We even played a role in the Civil War. Kissel's Barn, on River Road, we just found out that there's a forge that made armaments for the Civil War in that barn. The guy who used to own that barn is in Florida, though, and I'm trying to track him down.

Are there stories you hear that you've tried to track down but just haven't been able to verify?

I have one I've been looking for for five years. I'm looking for the original deed for the Sweeney Cemetery. It came up here in 1919, and it's one of the last pieces of paper I have to find about the cemetery.

Why do you want to find it?

'Cause it's there. It's the last piece I need. You ever have a bur in your sock? You know it's there, but you just can't get it, and it drives you nuts. That's what it's like for me.

Are there any stories you hear about the region that you've chased down but eventually discovered were just rumors?

I was told a story once, about how they got the property lines between the United States and Canada. To get the boundary, they floated a barrel from Lake Erie, and if you look at the map, and how close it runs to Grand Island, you'd think they actually did that. That was a story that I wanted to be true because it was such a great story. But it was actually solved by the Jay Treaty, not a barrel.

What's something that most people don't know about North Tonawanda's history?

A lot of people know that there was a lumber industry around the turn of the century that was one of the biggest in the world. But what they really don't understand is how important the canal was to the development of America . . . That's where a lot of our engineers come from, jobs that needed to be done on the Erie Canal. There were jobs to do that had never been done before.


Why is it important for North Tonawanda to hold onto its history?

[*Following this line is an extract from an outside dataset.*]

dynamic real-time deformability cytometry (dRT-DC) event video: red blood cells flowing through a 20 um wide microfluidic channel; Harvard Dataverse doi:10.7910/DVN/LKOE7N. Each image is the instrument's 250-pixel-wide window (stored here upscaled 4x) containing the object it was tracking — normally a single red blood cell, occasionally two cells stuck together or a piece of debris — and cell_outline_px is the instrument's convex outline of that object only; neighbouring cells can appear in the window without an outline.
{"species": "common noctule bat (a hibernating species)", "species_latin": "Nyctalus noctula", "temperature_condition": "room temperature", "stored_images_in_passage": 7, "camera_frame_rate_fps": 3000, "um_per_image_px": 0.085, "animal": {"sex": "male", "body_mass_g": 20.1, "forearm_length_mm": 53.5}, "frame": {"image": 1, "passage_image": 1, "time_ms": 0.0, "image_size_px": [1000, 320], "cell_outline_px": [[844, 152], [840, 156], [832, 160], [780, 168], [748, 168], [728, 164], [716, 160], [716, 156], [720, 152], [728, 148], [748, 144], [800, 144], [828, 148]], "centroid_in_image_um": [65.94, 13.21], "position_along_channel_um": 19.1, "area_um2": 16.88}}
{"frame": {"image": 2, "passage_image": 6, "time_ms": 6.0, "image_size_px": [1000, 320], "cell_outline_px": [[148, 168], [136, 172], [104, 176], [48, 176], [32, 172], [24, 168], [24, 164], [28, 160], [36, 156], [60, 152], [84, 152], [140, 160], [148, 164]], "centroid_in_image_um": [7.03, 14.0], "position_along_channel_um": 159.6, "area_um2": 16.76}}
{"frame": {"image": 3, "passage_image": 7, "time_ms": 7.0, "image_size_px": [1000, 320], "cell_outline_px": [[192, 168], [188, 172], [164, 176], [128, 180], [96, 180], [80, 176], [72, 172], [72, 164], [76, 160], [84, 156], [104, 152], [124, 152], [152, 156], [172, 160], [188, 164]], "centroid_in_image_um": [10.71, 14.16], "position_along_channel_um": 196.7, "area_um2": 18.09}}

There was a man who did a booklet on North Tonawanda in 1965 named Charlie Fleischmann. He made a statement in his book that said, "A city that doesn't remember its past doesn't deserve a future."  I've never read a truer statement. We have no choice, this is our past, this is where we come from. With heritage tourism and history, we can make a living. Not manufacturing living, because it's going to be different, but other cities are doing it, and there's no reason we can't too.